The complete loop of the radial artery encountered in our patient is the commonest cause of access failure. Sometimes the loops may be crossed and straightened using hydrophilic wires with eventually successful PCI.5 However, in our patient the guide wire was unable to cross through the loop due to multiple branching patterns along the loop. One of the branches was long enough and apparently mimicking the brachial artery due to its lengthy and parallel course along the brachial artery. Catheterization via this branch could have been harmful if we had not anticipated this anomalous branch with retrograde injection. TS Lo et al suggested routine imaging of radial artery after sheath insertion due to this type of relatively common anomalous radial artery anatomy.8
Tracking the artery with a coronary wire is not a cost effective method but in adhoc PCI cases it does not make a cost difference (as in our case) as the same coronary wire can be used during intervention. Tracking with a coronary wire is a much easier way in a patient with tortuous and multiple branching pattern of radial artery.

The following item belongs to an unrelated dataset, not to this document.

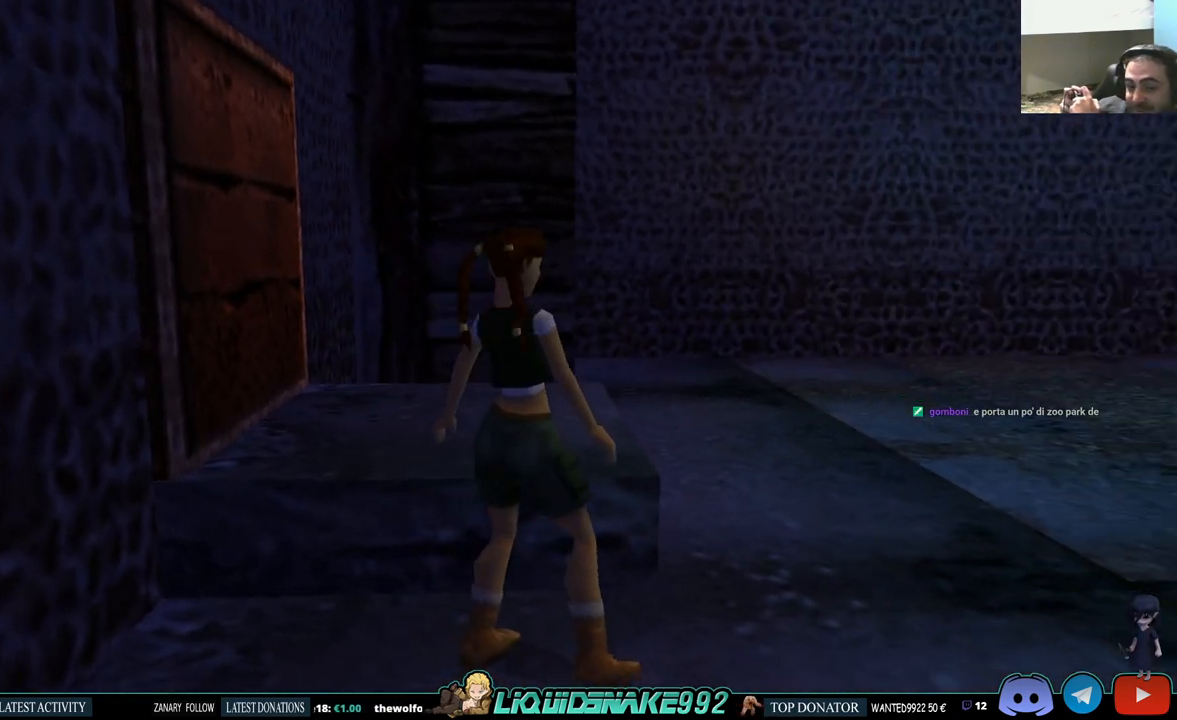
{"buttons": ["SQUARE", "DPAD_UP"], "left_stick": "center", "right_stick": "center", "events": [[100, "DPAD_RIGHT", "up"], [250, "DPAD_UP", "down"], [400, "SQUARE", "down"]]}
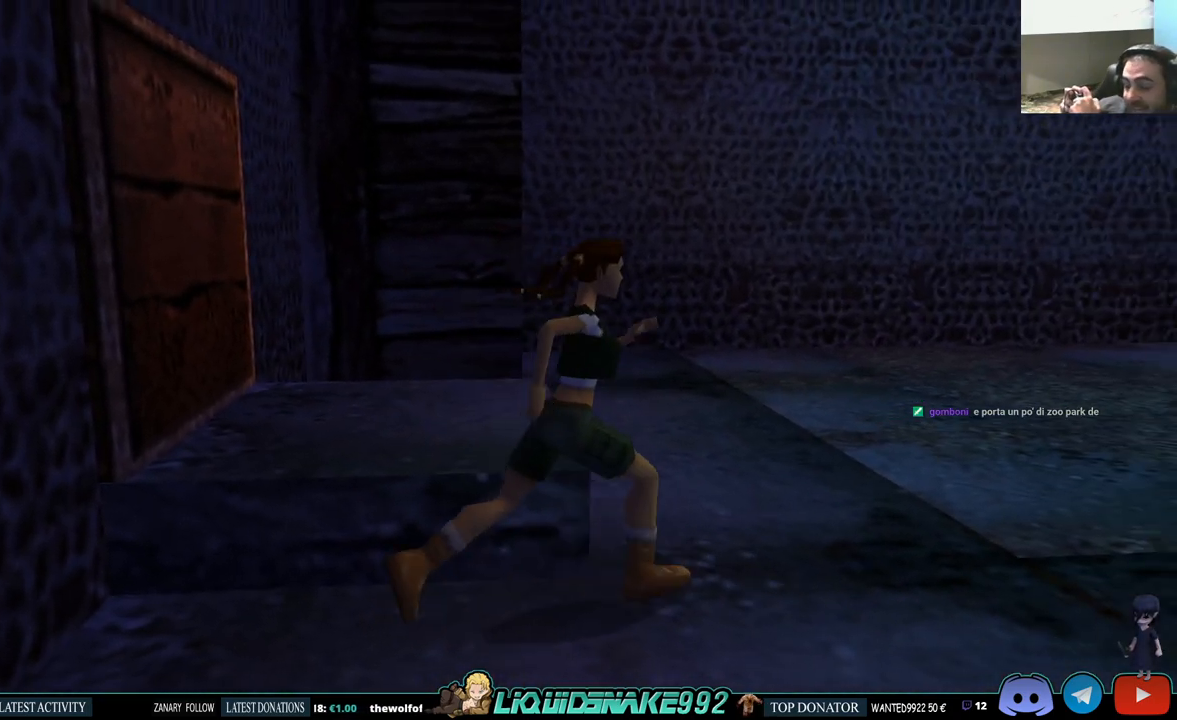
{"buttons": ["SQUARE", "DPAD_UP"], "left_stick": "center", "right_stick": "center", "events": []}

Although, one can cross the radial loop and can do angiography and intervention but due to that loop and spasmatic nature of the artery catheter manipulation is not easy and may be harmful if the operator is not careful. Therefore, preformed catheter should be used to minimize manipulation.
Anatomic variations of the radial artery are not uncommon and radioulnar loop is one of the commonest anomalies leading to access failure. However, it does not represent a definite contraindication to transradial approach. Technical difficulties can be overcome with proper training and skills and TRA can be safely performed in such patients.